The BRICS alliance is convincing developing countries around the world to stop relying on the US dollar for trade. A handful of countries believe that BRICS has the power to usher the world into a new financial era.
The BRICS alliance is striving to undermine the global dominance of the U.S. dollar by promoting the use of local currencies for trade settlements. Their goal is to bolster their native economies by reducing dependence on the U.S. dollar for cross-border transactions. The bloc is actively engaging with developing countries, advocating for the adoption of local currencies in trade instead of the U.S. dollar.
This development could significantly impact several financial sectors in the U.S., potentially leading to a market decline in the coming years. Should BRICS abandon the dollar for trade, the repatriation of USD currency could trigger hyperinflation in America. Three U.S. sectors are particularly vulnerable to the economic consequences if BRICS ceases using the dollar for trade.
Putting African Aspirations First
In this respect, we are ready to work with African countries on the development of their financial infrastructure. On connecting banking institutions to the financial messaging system that has been created in Russia. It permits making trans-border payments independently of Western systems that currently exist and impose restrictions,”
The latest report indicates that 36 countries have applied to join the BRICS alliance this year in 2024. All 36 countries have formally submitted their expression of interest to join the bloc, confirmed South Africa’s Foreign Minister Naledi Pandor.
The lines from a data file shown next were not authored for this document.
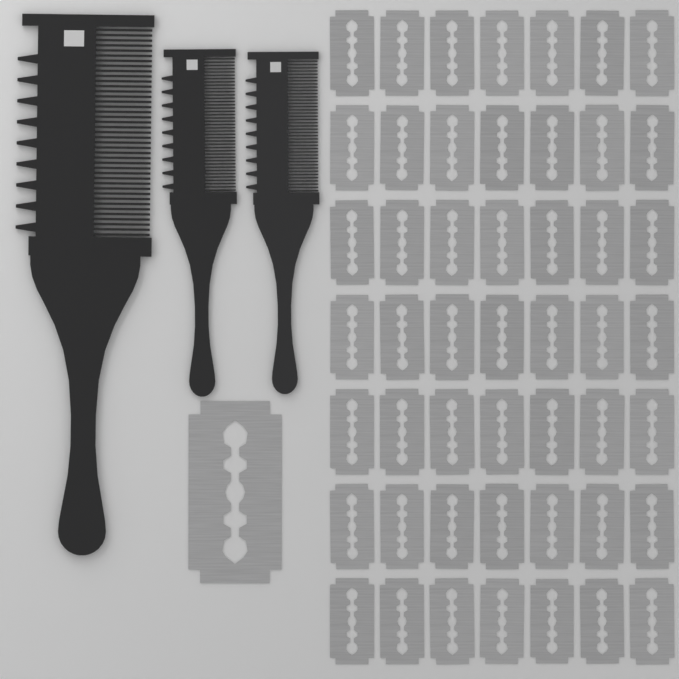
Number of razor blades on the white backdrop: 50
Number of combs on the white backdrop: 3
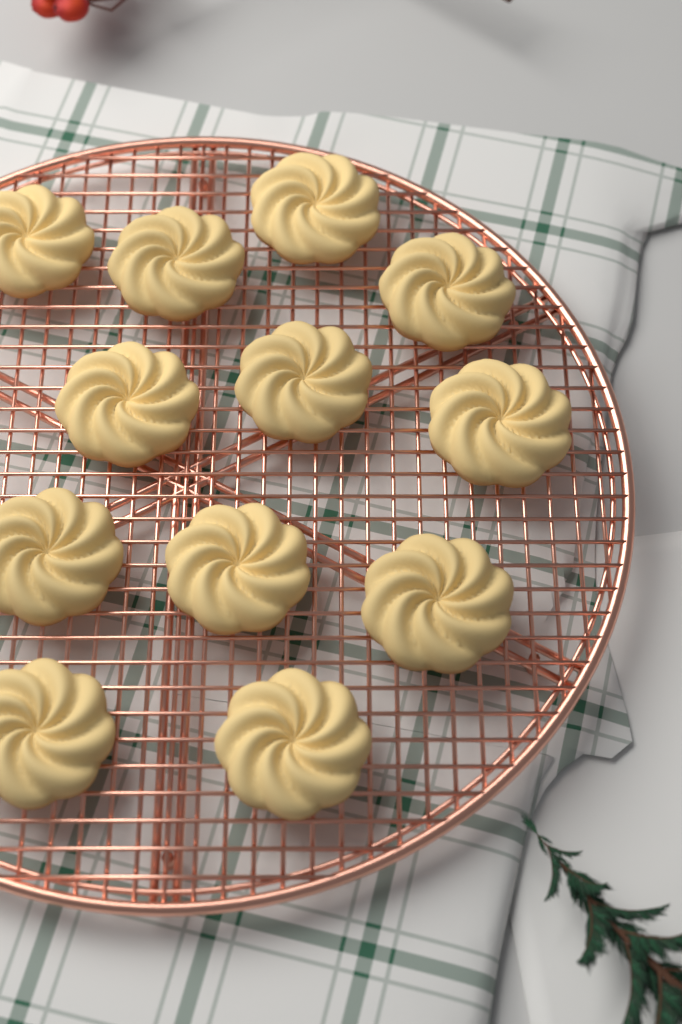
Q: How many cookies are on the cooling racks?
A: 12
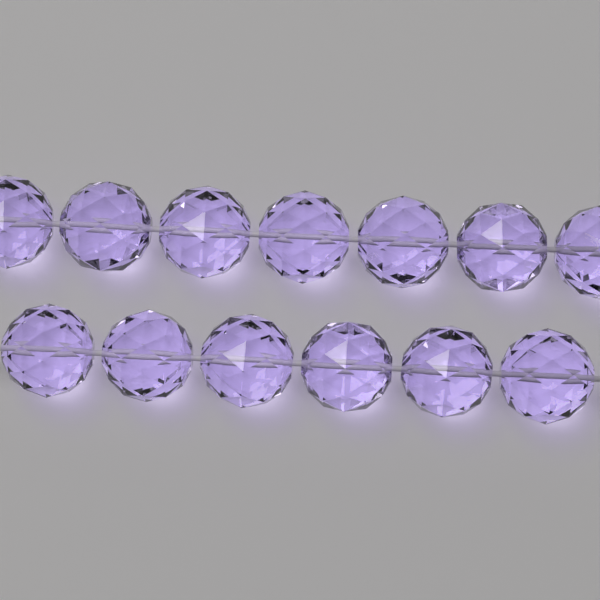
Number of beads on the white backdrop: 13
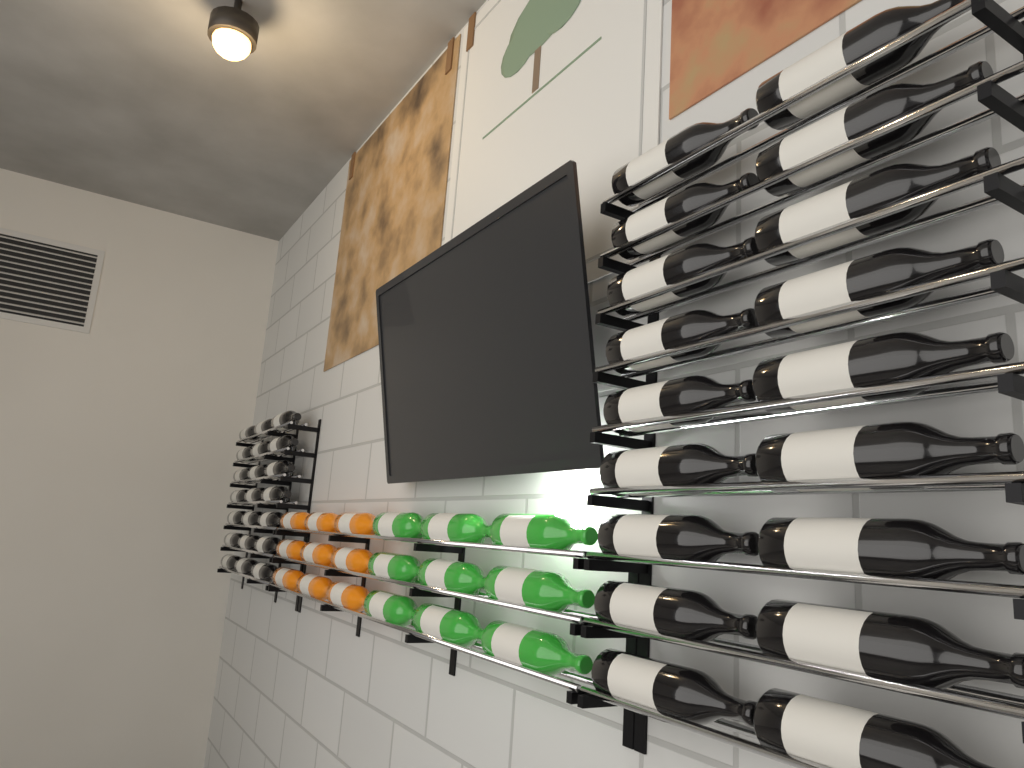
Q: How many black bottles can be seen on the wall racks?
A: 39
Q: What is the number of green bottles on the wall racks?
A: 9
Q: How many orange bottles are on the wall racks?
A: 9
All the three dozen nations that have applied to be a part of the grouping are developing economies.
Banking and Finance
Technology and Fintech
Consumer Goods and Retail
First and foremost, the banking and financial sector will be the hardest hit as foreign exchanges will begin to decline. The forex markets run on supply and demand, and if the demand for the USD dips, the U.S. Central Bank will find it harder to import the dollar.
Firstly, if the central banks of BRICS countries cease accumulating the dollar, the U.S. will experience a repatriation of its currency. The U.S. has long exported its inflation to other nations, and the return of the currency would result in hyperinflation domestically.
Secondly, the technology sector will suffer as inflation in the U.S. leads to job losses. Furthermore, multinational corporations will incur higher costs to maintain operations and remain competitive without going under. BRICS has the potential to destabilize the U.S. economy if they cease accepting the dollar for payments.
hyperinflation domestically.
Lastly, and in conclusion, the prices of everyday consumer goods in the retail sector will soar. Inflation will grip the markets, causing the cost of daily commodities to rise significantly. Furthermore, the Biden administration must act swiftly to counter the BRICS alliance and prevent the decline of the U.S. dollar.
Three financial sectors in the U.S. will be directly affected if BRICS abandons the dollar for cross-border payments: banking, foreign exchange, and tourism, along with consumer goods and production. Here are the three financial sectors that will face significant impacts if the U.S. dollar is no longer used for settlements.
The recent developments indicate that developing countries look at the BRICS alliance as a promising bloc that can change their economies for good. BRICS is looking at ways to end dependency on the US dollar and promote local currencies for cross-border transactions. However, Pandor did not mention the names of the 36 countries that have expressed their interest in joining the BRICS alliance.